The copy should hold exactly the lines below from the one that contains "html: <div> <div>" through the one that contains "top: 281px ->" and nothing else, so no pictures.

BEGIN Dataset records

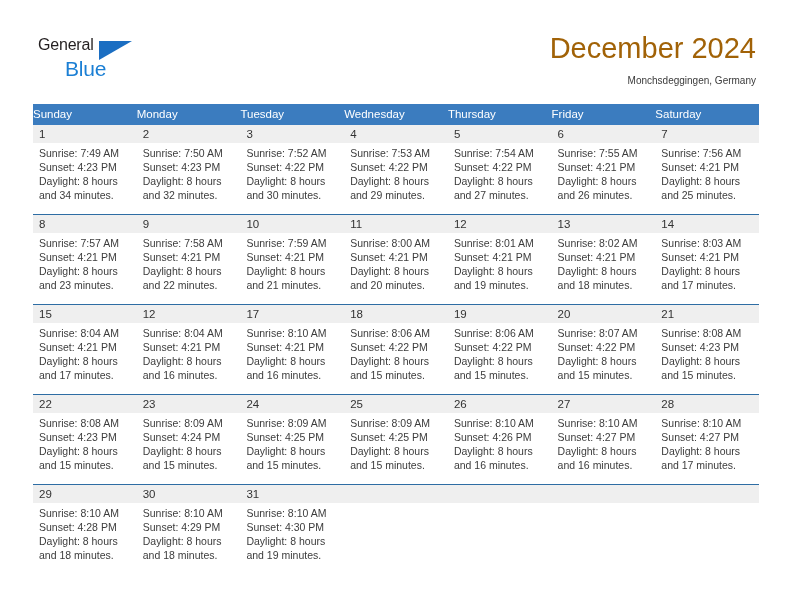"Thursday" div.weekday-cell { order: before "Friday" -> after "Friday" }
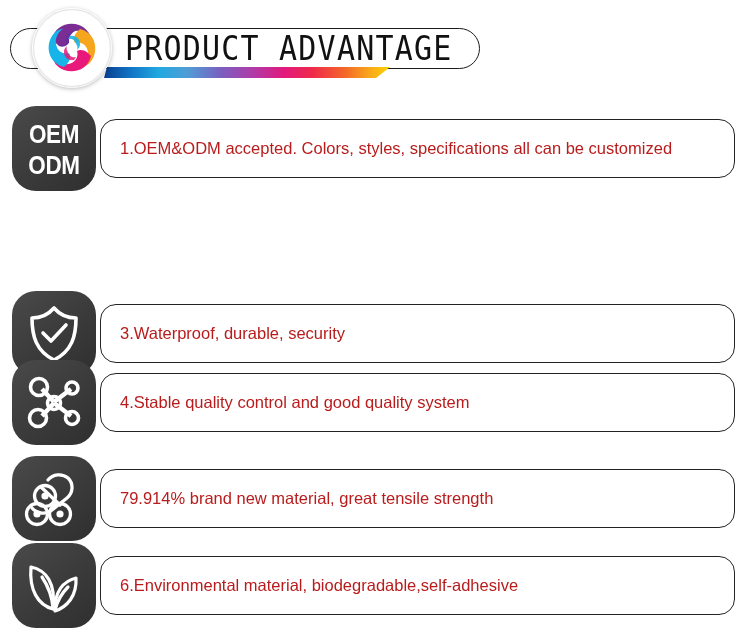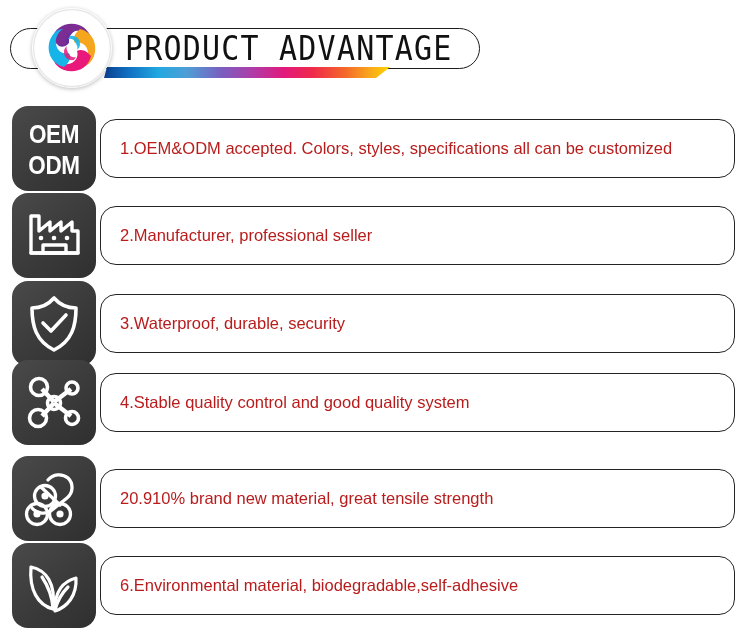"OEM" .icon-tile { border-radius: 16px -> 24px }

END Dataset records
BEGIN Dataset records

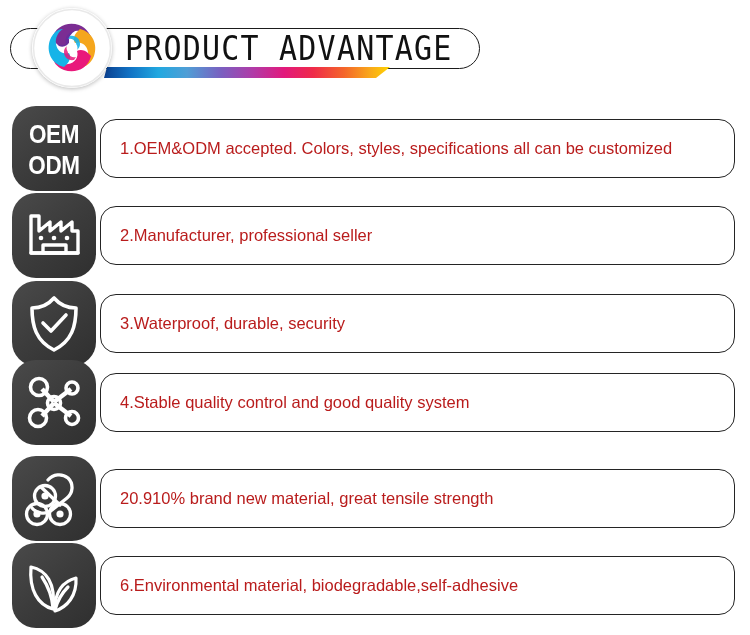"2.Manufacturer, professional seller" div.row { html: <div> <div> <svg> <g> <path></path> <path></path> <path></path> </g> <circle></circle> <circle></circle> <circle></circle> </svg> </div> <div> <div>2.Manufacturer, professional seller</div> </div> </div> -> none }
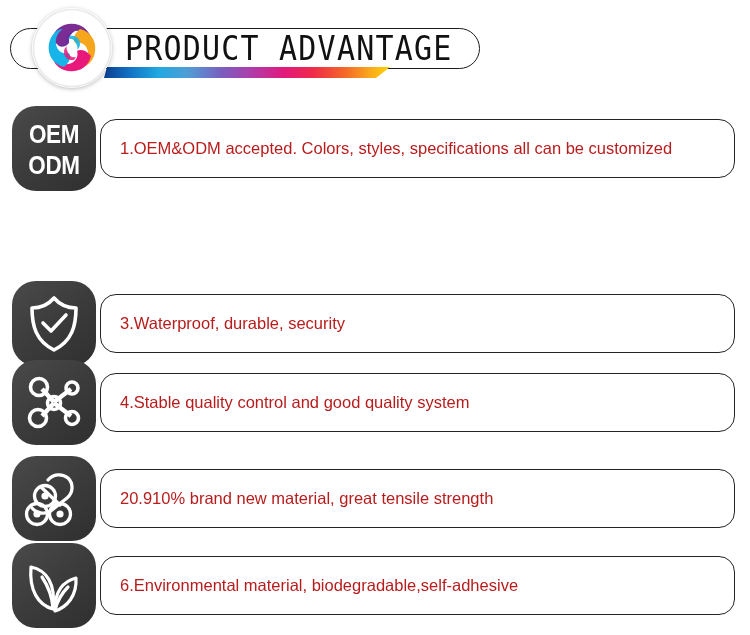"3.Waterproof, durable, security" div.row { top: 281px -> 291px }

END Dataset records
BEGIN Dataset records

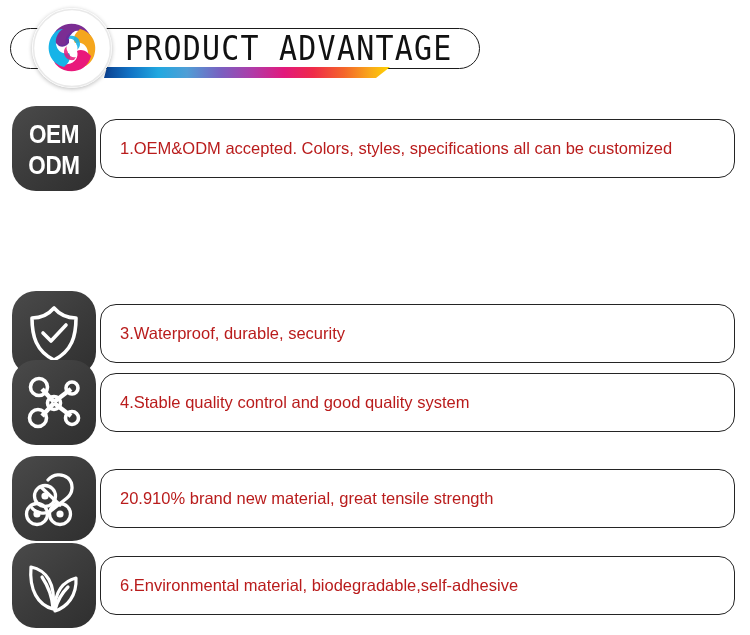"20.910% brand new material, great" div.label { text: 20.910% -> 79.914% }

END Dataset records

== Reply ==
"2.Manufacturer, professional seller" div.row { html: <div> <div> <svg> <g> <path></path> <path></path> <path></path> </g> <circle></circle> <circle></circle> <circle></circle> </svg> </div> <div> <div>2.Manufacturer, professional seller</div> </div> </div> -> none }
"3.Waterproof, durable, security" div.row { top: 281px -> 291px }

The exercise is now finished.